(Dataset records begins)

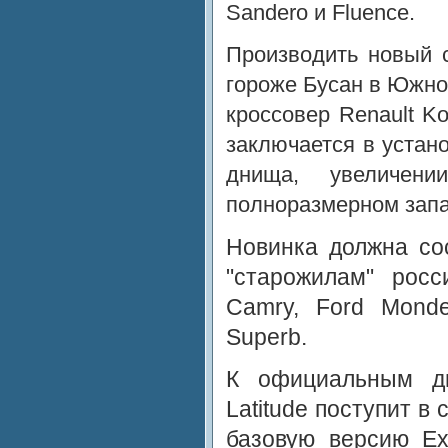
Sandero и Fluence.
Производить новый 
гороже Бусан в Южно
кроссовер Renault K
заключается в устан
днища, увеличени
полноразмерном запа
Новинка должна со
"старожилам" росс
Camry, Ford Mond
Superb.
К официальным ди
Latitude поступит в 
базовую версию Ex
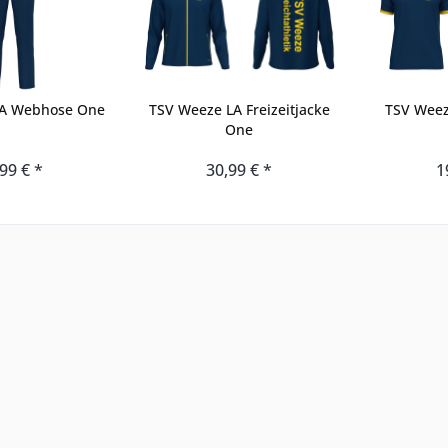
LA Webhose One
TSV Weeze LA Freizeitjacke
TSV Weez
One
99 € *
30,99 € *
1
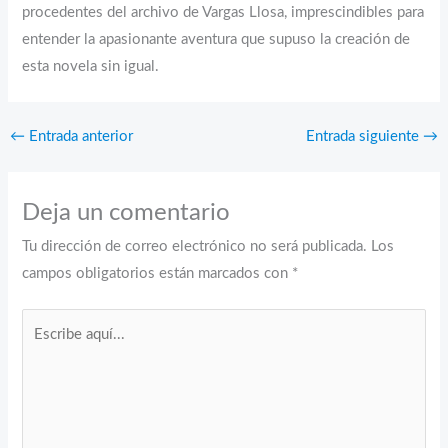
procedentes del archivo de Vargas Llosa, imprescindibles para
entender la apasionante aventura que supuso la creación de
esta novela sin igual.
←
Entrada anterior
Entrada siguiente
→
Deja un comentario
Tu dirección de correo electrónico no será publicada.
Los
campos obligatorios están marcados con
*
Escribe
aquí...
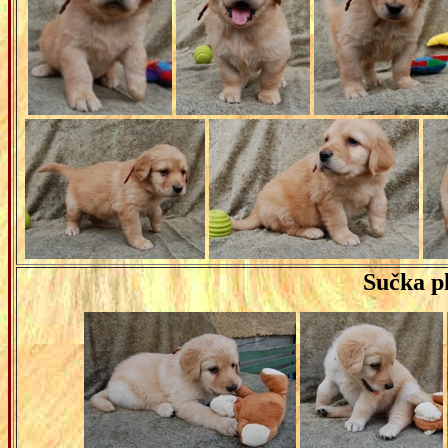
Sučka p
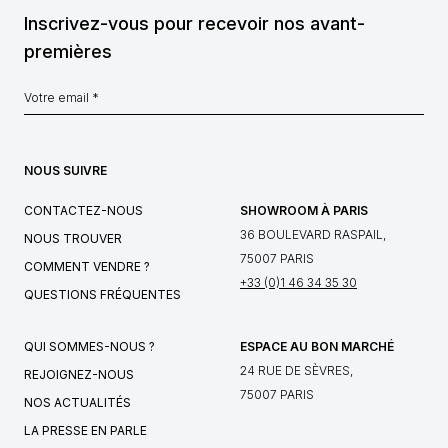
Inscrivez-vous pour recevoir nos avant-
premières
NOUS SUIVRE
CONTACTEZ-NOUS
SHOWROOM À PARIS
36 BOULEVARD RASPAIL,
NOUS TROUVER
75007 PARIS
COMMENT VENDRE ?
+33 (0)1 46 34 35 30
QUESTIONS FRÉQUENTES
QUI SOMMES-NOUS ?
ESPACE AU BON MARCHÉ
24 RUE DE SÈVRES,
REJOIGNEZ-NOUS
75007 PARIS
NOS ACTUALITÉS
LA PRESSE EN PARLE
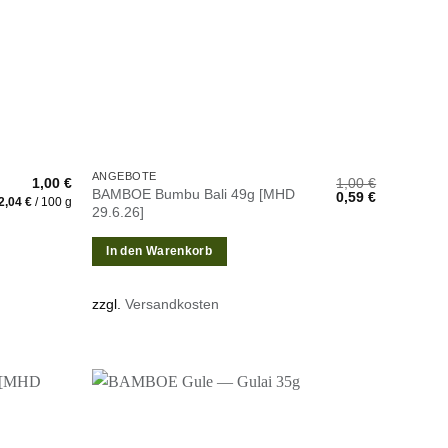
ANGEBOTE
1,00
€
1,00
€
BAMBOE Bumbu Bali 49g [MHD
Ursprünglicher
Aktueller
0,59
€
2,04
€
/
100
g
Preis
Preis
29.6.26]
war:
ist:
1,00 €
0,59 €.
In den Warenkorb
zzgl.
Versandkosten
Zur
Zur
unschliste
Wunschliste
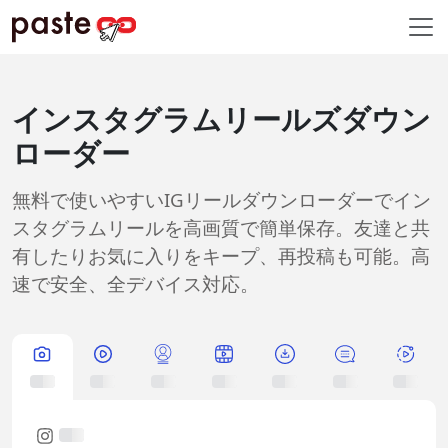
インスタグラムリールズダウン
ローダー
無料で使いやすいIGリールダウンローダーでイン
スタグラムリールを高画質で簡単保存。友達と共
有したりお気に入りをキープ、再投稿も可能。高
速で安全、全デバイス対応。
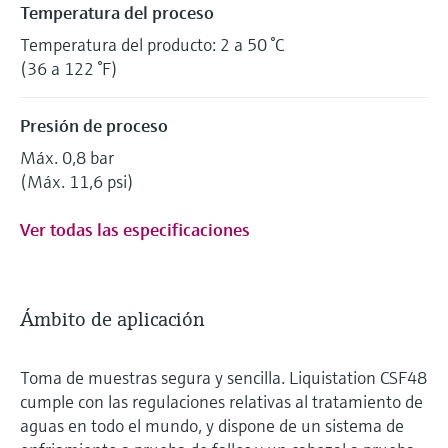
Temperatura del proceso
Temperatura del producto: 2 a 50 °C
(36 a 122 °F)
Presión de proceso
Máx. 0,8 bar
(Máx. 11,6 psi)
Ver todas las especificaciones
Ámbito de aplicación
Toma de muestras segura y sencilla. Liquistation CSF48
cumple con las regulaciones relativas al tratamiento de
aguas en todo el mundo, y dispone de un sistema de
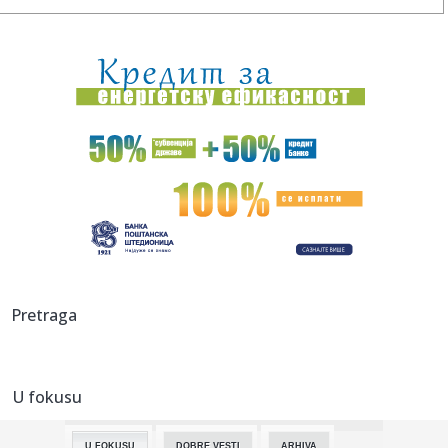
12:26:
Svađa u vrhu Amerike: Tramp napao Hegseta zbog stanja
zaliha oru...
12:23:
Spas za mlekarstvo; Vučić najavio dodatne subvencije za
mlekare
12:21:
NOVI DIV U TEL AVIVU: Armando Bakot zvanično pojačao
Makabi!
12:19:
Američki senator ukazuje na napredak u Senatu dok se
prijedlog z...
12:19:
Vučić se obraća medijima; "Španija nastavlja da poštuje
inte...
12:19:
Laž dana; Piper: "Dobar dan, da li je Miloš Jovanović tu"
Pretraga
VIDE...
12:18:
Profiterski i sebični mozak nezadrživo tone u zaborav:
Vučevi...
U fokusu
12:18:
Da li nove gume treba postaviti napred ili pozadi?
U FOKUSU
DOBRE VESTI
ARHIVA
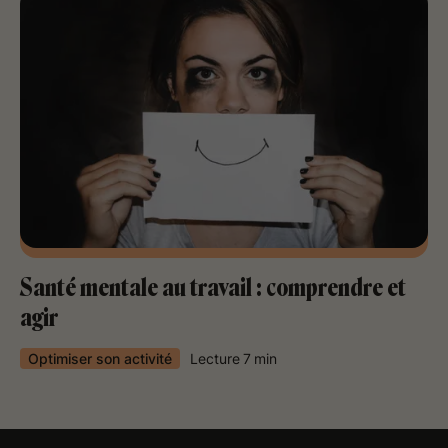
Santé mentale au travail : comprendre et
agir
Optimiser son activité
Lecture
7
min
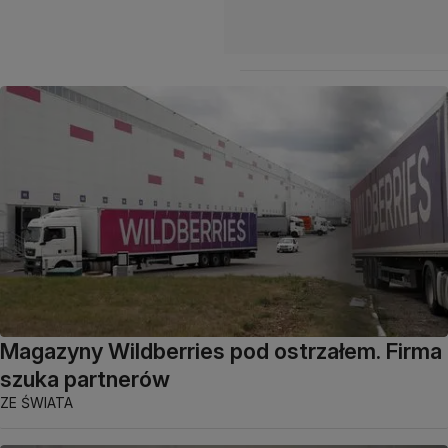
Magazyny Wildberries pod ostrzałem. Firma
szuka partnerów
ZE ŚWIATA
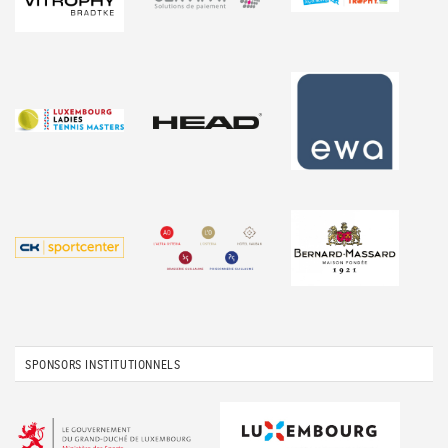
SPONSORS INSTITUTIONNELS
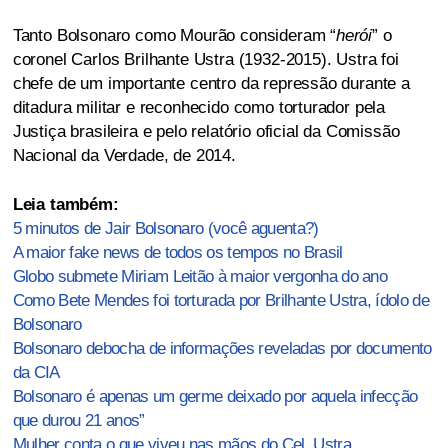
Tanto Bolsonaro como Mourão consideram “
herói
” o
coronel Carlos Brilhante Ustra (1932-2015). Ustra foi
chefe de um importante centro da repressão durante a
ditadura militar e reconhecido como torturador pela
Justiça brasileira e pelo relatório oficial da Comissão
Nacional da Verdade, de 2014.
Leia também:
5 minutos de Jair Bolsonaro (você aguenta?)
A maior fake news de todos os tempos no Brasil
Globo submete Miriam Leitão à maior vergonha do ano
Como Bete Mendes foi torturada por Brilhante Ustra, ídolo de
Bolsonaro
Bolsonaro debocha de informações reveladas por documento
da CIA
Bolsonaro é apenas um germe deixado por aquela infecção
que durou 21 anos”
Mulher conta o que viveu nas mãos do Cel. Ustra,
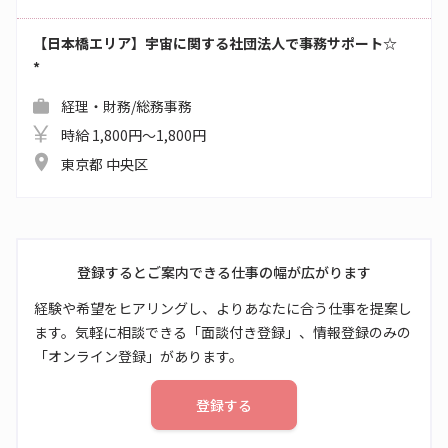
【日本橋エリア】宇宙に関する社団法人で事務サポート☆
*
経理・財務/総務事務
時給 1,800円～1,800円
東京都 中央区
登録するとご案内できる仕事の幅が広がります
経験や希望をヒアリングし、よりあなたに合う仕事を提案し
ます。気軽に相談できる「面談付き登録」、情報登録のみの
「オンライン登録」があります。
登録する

(Dataset records ends)

# [Problem to work on]
Pick out, from the lines above, every one that contains the string "Vučić".

# [Reply to the exercise]
Spas za mlekarstvo; Vučić najavio dodatne subvencije za
Vučić se obraća medijima; "Španija nastavlja da poštuje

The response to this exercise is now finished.